The first parameter you can change is the sequence of taps that unlock your door. The way the code is currently configured, the door will unlock after one short tap of 100ms, one long tap of 700ms, one short tap of 100ms, and finally one long tap of 100ms. There is also a significant threshold, so you don't need to be too precise with the timing. You can change the threshold to a much lower value to make the system slightly more secure. You can also completely configure the tap sequence. Change the numPresses variable to however many presses you want to comprise your combination, then change the values in correctPressTimes to your desired values.
Another thing you might want to customize is the motorStepDistance constant. If your handle isn't being lifted enough, increase this number, and vice-versa. If the directions are reversed you can change the unlock() function such that directionPin is initially set to LOW, then later is set to HIGH after the 5-second delay.
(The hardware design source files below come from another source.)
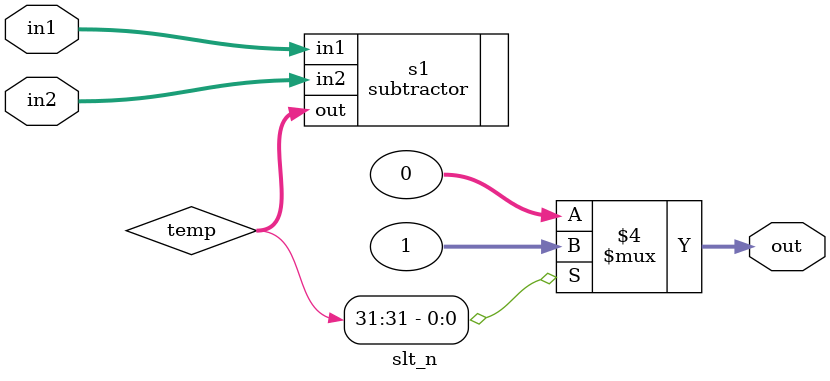
<source format=v>
`timescale 1ns / 1ps


module slt_n#(parameter N =32)(in1, in2, out);
    input [N-1:0] in1, in2;
    output reg [N-1:0] out;
    
    wire [N-1:0] temp;
    subtractor s1(.in1(in1), .in2(in2), .out(temp));
    always @(*) begin
        if(temp[N-1] == 1'b1) out <= 32'b1;
        else out <= 32'b0;
    end
endmodule

</source>
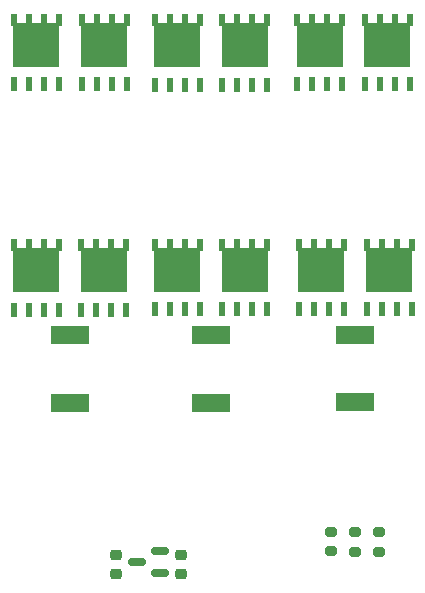
<source format=gbr>
%TF.GenerationSoftware,KiCad,Pcbnew,(6.0.1)*%
%TF.CreationDate,2022-02-15T00:41:15-08:00*%
%TF.ProjectId,OpenMC,4f70656e-4d43-42e6-9b69-6361645f7063,rev?*%
%TF.SameCoordinates,Original*%
%TF.FileFunction,Paste,Top*%
%TF.FilePolarity,Positive*%
%FSLAX46Y46*%
G04 Gerber Fmt 4.6, Leading zero omitted, Abs format (unit mm)*
G04 Created by KiCad (PCBNEW (6.0.1)) date 2022-02-15 00:41:15*
%MOMM*%
%LPD*%
G01*
G04 APERTURE LIST*
G04 Aperture macros list*
%AMRoundRect*
0 Rectangle with rounded corners*
0 $1 Rounding radius*
0 $2 $3 $4 $5 $6 $7 $8 $9 X,Y pos of 4 corners*
0 Add a 4 corners polygon primitive as box body*
4,1,4,$2,$3,$4,$5,$6,$7,$8,$9,$2,$3,0*
0 Add four circle primitives for the rounded corners*
1,1,$1+$1,$2,$3*
1,1,$1+$1,$4,$5*
1,1,$1+$1,$6,$7*
1,1,$1+$1,$8,$9*
0 Add four rect primitives between the rounded corners*
20,1,$1+$1,$2,$3,$4,$5,0*
20,1,$1+$1,$4,$5,$6,$7,0*
20,1,$1+$1,$6,$7,$8,$9,0*
20,1,$1+$1,$8,$9,$2,$3,0*%
G04 Aperture macros list end*
%ADD10R,0.610000X1.270000*%
%ADD11R,0.610000X1.020000*%
%ADD12R,3.910000X3.810000*%
%ADD13R,3.250000X1.550000*%
%ADD14RoundRect,0.225000X0.250000X-0.225000X0.250000X0.225000X-0.250000X0.225000X-0.250000X-0.225000X0*%
%ADD15RoundRect,0.200000X0.275000X-0.200000X0.275000X0.200000X-0.275000X0.200000X-0.275000X-0.200000X0*%
%ADD16RoundRect,0.225000X-0.250000X0.225000X-0.250000X-0.225000X0.250000X-0.225000X0.250000X0.225000X0*%
%ADD17RoundRect,0.150000X0.587500X0.150000X-0.587500X0.150000X-0.587500X-0.150000X0.587500X-0.150000X0*%
G04 APERTURE END LIST*
D10*
%TO.C,Q2*%
X147967400Y-121542000D03*
X149237400Y-121542000D03*
X150507400Y-121542000D03*
X151777400Y-121542000D03*
D11*
X147967400Y-116077000D03*
X150507400Y-116077000D03*
X151777400Y-116077000D03*
D12*
X149872400Y-118182000D03*
D11*
X149237400Y-116077000D03*
%TD*%
D10*
%TO.C,Q11*%
X123825000Y-102492000D03*
X125095000Y-102492000D03*
X126365000Y-102492000D03*
X127635000Y-102492000D03*
D12*
X125730000Y-99132000D03*
D11*
X125095000Y-97027000D03*
X126365000Y-97027000D03*
X123825000Y-97027000D03*
X127635000Y-97027000D03*
%TD*%
D13*
%TO.C,R1*%
X147015200Y-129392800D03*
X147015200Y-123692800D03*
%TD*%
D14*
%TO.C,C13*%
X126746000Y-143904000D03*
X126746000Y-142354000D03*
%TD*%
D10*
%TO.C,Q1*%
X142100000Y-102492000D03*
X143370000Y-102492000D03*
X144640000Y-102492000D03*
X145910000Y-102492000D03*
D12*
X144005000Y-99132000D03*
D11*
X142100000Y-97027000D03*
X144640000Y-97027000D03*
X143370000Y-97027000D03*
X145910000Y-97027000D03*
%TD*%
D15*
%TO.C,R13*%
X144957800Y-142023600D03*
X144957800Y-140373600D03*
%TD*%
%TO.C,R8*%
X148971000Y-142049000D03*
X148971000Y-140399000D03*
%TD*%
D10*
%TO.C,Q9*%
X118084600Y-102492000D03*
X119354600Y-102492000D03*
X120624600Y-102492000D03*
X121894600Y-102492000D03*
D12*
X119989600Y-99132000D03*
D11*
X121894600Y-97027000D03*
X118084600Y-97027000D03*
X119354600Y-97027000D03*
X120624600Y-97027000D03*
%TD*%
D10*
%TO.C,Q3*%
X147815000Y-102492000D03*
X149085000Y-102492000D03*
X150355000Y-102492000D03*
X151625000Y-102492000D03*
D11*
X149085000Y-97027000D03*
D12*
X149720000Y-99132000D03*
D11*
X151625000Y-97027000D03*
X150355000Y-97027000D03*
X147815000Y-97027000D03*
%TD*%
D10*
%TO.C,Q8*%
X130035000Y-121542000D03*
X131305000Y-121542000D03*
X132575000Y-121542000D03*
X133845000Y-121542000D03*
D11*
X131305000Y-116077000D03*
D12*
X131940000Y-118182000D03*
D11*
X133845000Y-116077000D03*
X132575000Y-116077000D03*
X130035000Y-116077000D03*
%TD*%
D16*
%TO.C,C9*%
X132207000Y-142354000D03*
X132207000Y-143904000D03*
%TD*%
D13*
%TO.C,R3*%
X122885200Y-129443600D03*
X122885200Y-123743600D03*
%TD*%
D10*
%TO.C,Q6*%
X135724600Y-121542000D03*
X136994600Y-121542000D03*
X138264600Y-121542000D03*
X139534600Y-121542000D03*
D11*
X135724600Y-116077000D03*
X139534600Y-116077000D03*
X136994600Y-116077000D03*
D12*
X137629600Y-118182000D03*
D11*
X138264600Y-116077000D03*
%TD*%
D13*
%TO.C,R2*%
X134772400Y-129443600D03*
X134772400Y-123743600D03*
%TD*%
D10*
%TO.C,Q4*%
X142227000Y-121542000D03*
X143497000Y-121542000D03*
X144767000Y-121542000D03*
X146037000Y-121542000D03*
D11*
X142227000Y-116077000D03*
X143497000Y-116077000D03*
X144767000Y-116077000D03*
D12*
X144132000Y-118182000D03*
D11*
X146037000Y-116077000D03*
%TD*%
D10*
%TO.C,Q10*%
X123812000Y-121564400D03*
X125082000Y-121564400D03*
X126352000Y-121564400D03*
X127622000Y-121564400D03*
D12*
X125717000Y-118204400D03*
D11*
X123812000Y-116099400D03*
X125082000Y-116099400D03*
X126352000Y-116099400D03*
X127622000Y-116099400D03*
%TD*%
D10*
%TO.C,Q12*%
X118097000Y-121564400D03*
X119367000Y-121564400D03*
X120637000Y-121564400D03*
X121907000Y-121564400D03*
D12*
X120002000Y-118204400D03*
D11*
X121907000Y-116099400D03*
X120637000Y-116099400D03*
X118097000Y-116099400D03*
X119367000Y-116099400D03*
%TD*%
D15*
%TO.C,R11*%
X146989800Y-142049000D03*
X146989800Y-140399000D03*
%TD*%
D10*
%TO.C,Q5*%
X130035000Y-102514400D03*
X131305000Y-102514400D03*
X132575000Y-102514400D03*
X133845000Y-102514400D03*
D11*
X130035000Y-97049400D03*
D12*
X131940000Y-99154400D03*
D11*
X132575000Y-97049400D03*
X133845000Y-97049400D03*
X131305000Y-97049400D03*
%TD*%
D10*
%TO.C,Q7*%
X135750000Y-102514400D03*
X137020000Y-102514400D03*
X138290000Y-102514400D03*
X139560000Y-102514400D03*
D11*
X135750000Y-97049400D03*
D12*
X137655000Y-99154400D03*
D11*
X137020000Y-97049400D03*
X138290000Y-97049400D03*
X139560000Y-97049400D03*
%TD*%
D17*
%TO.C,U4*%
X130429000Y-143891000D03*
X130429000Y-141991000D03*
X128554000Y-142941000D03*
%TD*%
M02*

</source>
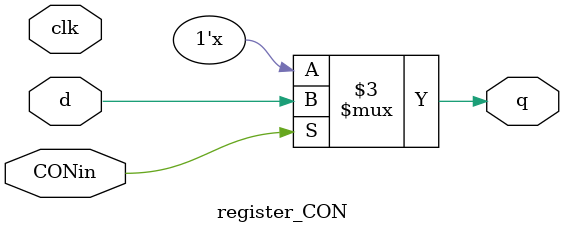
<source format=v>
module register_CON(
	input wire clk,
	input wire CONin,
	input wire d,
	output reg q
	);
	
	initial q = 0;

	always@(clk) 
	begin
		if(CONin) begin
			q <= d;
		end
	end
	
endmodule

</source>
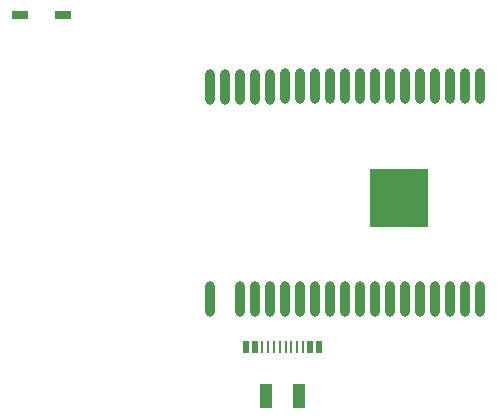
<source format=gbr>
%TF.GenerationSoftware,KiCad,Pcbnew,5.1.9*%
%TF.CreationDate,2021-02-12T16:46:07+00:00*%
%TF.ProjectId,watch2,77617463-6832-42e6-9b69-6361645f7063,rev?*%
%TF.SameCoordinates,Original*%
%TF.FileFunction,Paste,Bot*%
%TF.FilePolarity,Positive*%
%FSLAX46Y46*%
G04 Gerber Fmt 4.6, Leading zero omitted, Abs format (unit mm)*
G04 Created by KiCad (PCBNEW 5.1.9) date 2021-02-12 16:46:07*
%MOMM*%
%LPD*%
G01*
G04 APERTURE LIST*
%ADD10O,0.900000X3.000000*%
%ADD11R,5.000000X5.000000*%
%ADD12R,0.520000X1.000000*%
%ADD13R,0.270000X1.000000*%
%ADD14R,1.000000X2.000000*%
%ADD15R,1.400000X0.800000*%
G04 APERTURE END LIST*
D10*
%TO.C,U7*%
X169016000Y-92570000D03*
X167746000Y-92570000D03*
X166476000Y-92570000D03*
X165206000Y-92570000D03*
X163936000Y-92570000D03*
X162666000Y-92570000D03*
X161396000Y-92570000D03*
X160126000Y-92570000D03*
X158856000Y-92570000D03*
X157586000Y-92570000D03*
X156316000Y-92570000D03*
X155046000Y-92570000D03*
X153776000Y-92570000D03*
X152506000Y-92570000D03*
X151206000Y-92600000D03*
X149936000Y-92600000D03*
X148666000Y-92600000D03*
X147396000Y-92600000D03*
X146126000Y-92600000D03*
X146126000Y-110600000D03*
X148666000Y-110600000D03*
X149936000Y-110600000D03*
X151206000Y-110600000D03*
X152506000Y-110600000D03*
X153776000Y-110600000D03*
X155046000Y-110600000D03*
X156316000Y-110600000D03*
X157586000Y-110600000D03*
X158856000Y-110600000D03*
X160126000Y-110600000D03*
X161396000Y-110600000D03*
X162666000Y-110600000D03*
X163936000Y-110600000D03*
X165206000Y-110600000D03*
X166476000Y-110600000D03*
X167746000Y-110600000D03*
X169016000Y-110600000D03*
D11*
X162096000Y-102000000D03*
%TD*%
D12*
%TO.C,J1*%
X155373000Y-114597000D03*
X149173000Y-114597000D03*
X154623000Y-114597000D03*
X149923000Y-114597000D03*
D13*
X154023000Y-114597000D03*
X150523000Y-114597000D03*
X153523000Y-114597000D03*
X153023000Y-114597000D03*
X152523000Y-114597000D03*
X152023000Y-114597000D03*
X151523000Y-114597000D03*
X151023000Y-114597000D03*
D14*
X153673000Y-118797000D03*
X150873000Y-118797000D03*
%TD*%
D15*
%TO.C,D5*%
X130048000Y-86487000D03*
X133648000Y-86487000D03*
%TD*%
M02*

</source>
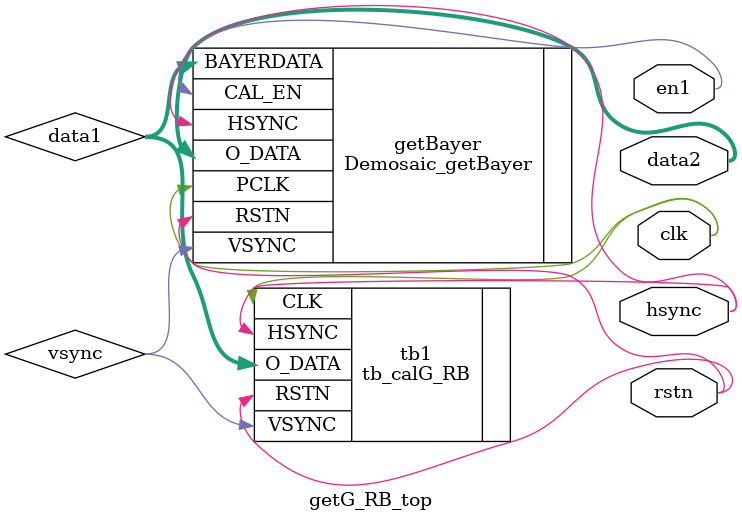
<source format=v>
`timescale 1ns/1ps
module getG_RB_top(
	output wire hsync,
	output wire [7:0] data2,
	output wire en1,
	output wire clk,
	output wire rstn
);
wire clk;
wire rstn;
wire hsync;
wire vsync;
wire [7:0] data1;
wire [7:0] data2;
wire en1;
	tb_calG_RB tb1(
		.CLK(clk),
		.RSTN(rstn),
		.HSYNC(hsync),
		.VSYNC(vsync),
		.O_DATA(data1)	);
	Demosaic_getBayer getBayer(
		.PCLK(clk),
		.RSTN(rstn),
		.VSYNC(vsync),
		.HSYNC(hsync),
		.BAYERDATA(data1),
		.CAL_EN(en1),
		.O_DATA(data2)	);
endmodule
</source>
The sounds are also completely configurable. I currently have it set to do four long beeps if you get the combination correct and lots of short beeps if it is incorrect. The device will also beep every time the touch sensor is activated. I'm just sending a square wave with a very low duty cycle to the buzzer to keep it quiet - you can use the Tone library to make the buzzer produce jingles or notes. If the buzzer is too quiet then increase the volume constant.
Step 6: Troubleshooting and More
The most significant challenges I faced with this project were getting the motor-handle link to work correctly and getting the capacitive sensor to work correctly.
Holding the string connecting the motor shaft to the door handle with rubber bands works well, but something like hot glue might work better. You can definitely experiment with this.
My capacitive system was also quite finicky. If your sensor doesn't appear to be working at first then unplug it and plug it back in. The sensor is sensitive to changes in capacitance from the initial value, so every time you unplug it and plug it back in the sensor recalibrates. If you can't get this portion to work then try and get creative! There are many ways to get some form of a combination from the other side of a door.